Significance of hairpin ribozymes in catalysis process:
- Hairpin ribozyme-substrate complex folds into a secondary structure that includes two domains. Each domain consists of two short base paired helices separated by an internal loop.
- Domain A (Helix 1- loop A-Helix 2) contains substrate and primary substrate-recognition region of ribozyme. Domain B (Helix 3- loop B-Helix 4) contains primary catalytic determinants of ribozyme.

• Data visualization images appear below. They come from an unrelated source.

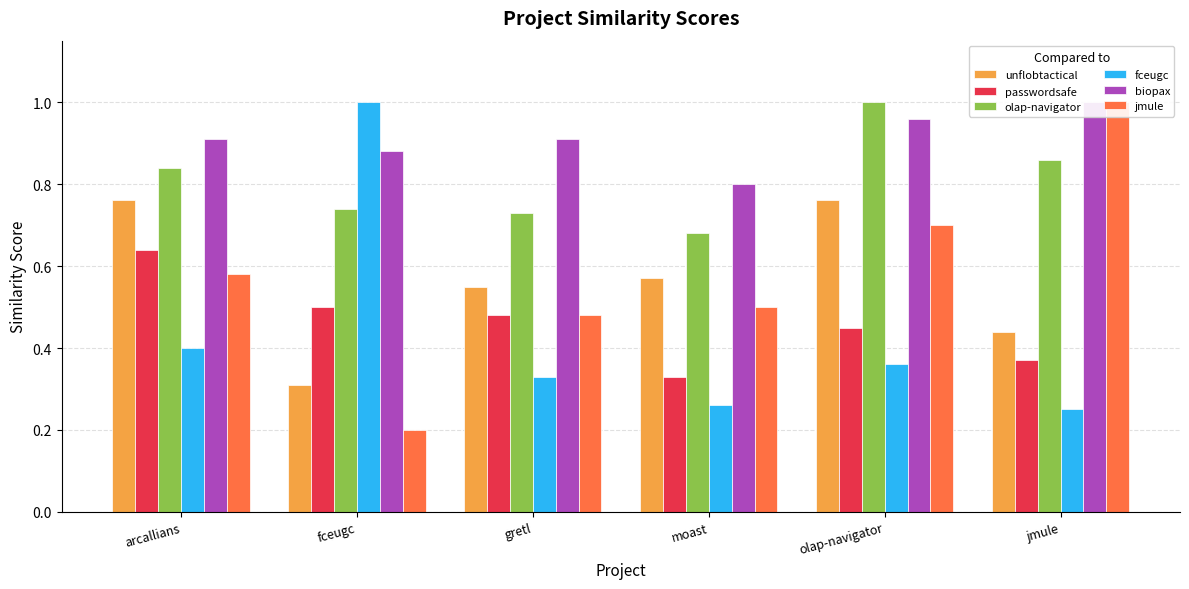

Is the value of passwordsafe at fceugc greater than the value of biopax at jmule?

No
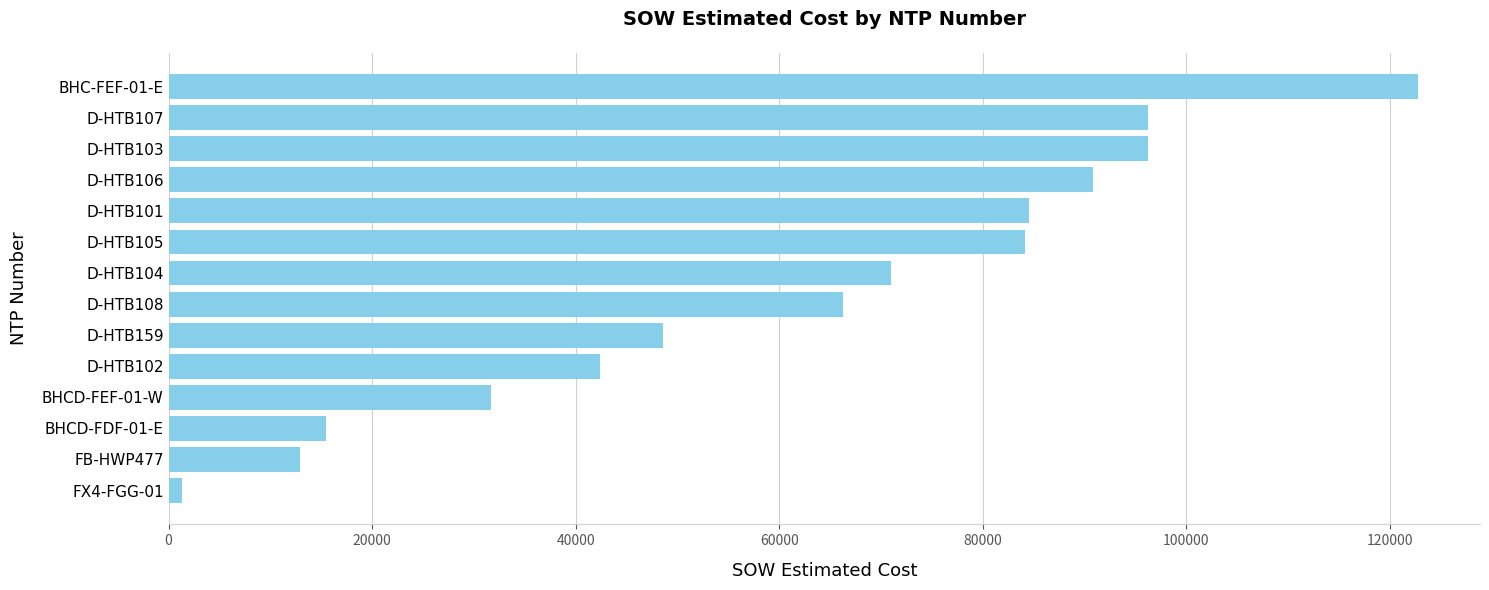

Between D-HTB101 and D-HTB108, which is larger?

D-HTB101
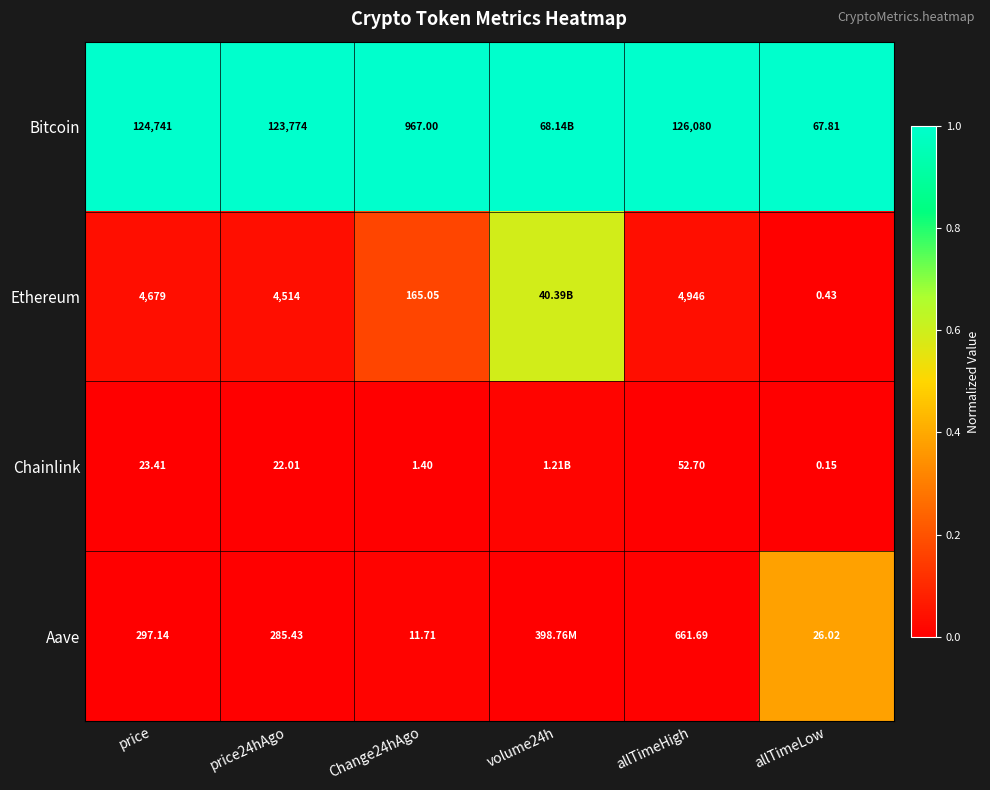

Rank the series at Change24hAgo from lowest to highest value.

Chainlink, Aave, Ethereum, Bitcoin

- Both domains are joined covalently via a phosphodiester linkage, connecting Helix 2 of Domain A to Helix 3 of Domain B. This linkage helps in initiating the catalysis process.
Key Points to Remember
Here is the list of key points we need to remember about “Introns, Exons, and Ribozymes”.
- Exons are coding sequences expressed in mRNA, while introns are non-coding regions removed during RNA processing.
- RNA splicing joins exons and removes introns; Group I introns self-splice, whereas Group II and III introns require the spliceosome.
- Exon shuffling rearranges exons from different genes, promoting genetic diversity and new protein functions.
- Ribozymes are RNA molecules that catalyze reactions and can self-splice, playing vital roles in cellular processes.
- Hammerhead ribozymes cleave RNA without proteins and are consumed in the reaction, while hairpin ribozymes use a specific structure for catalysis and don’t require metal ions.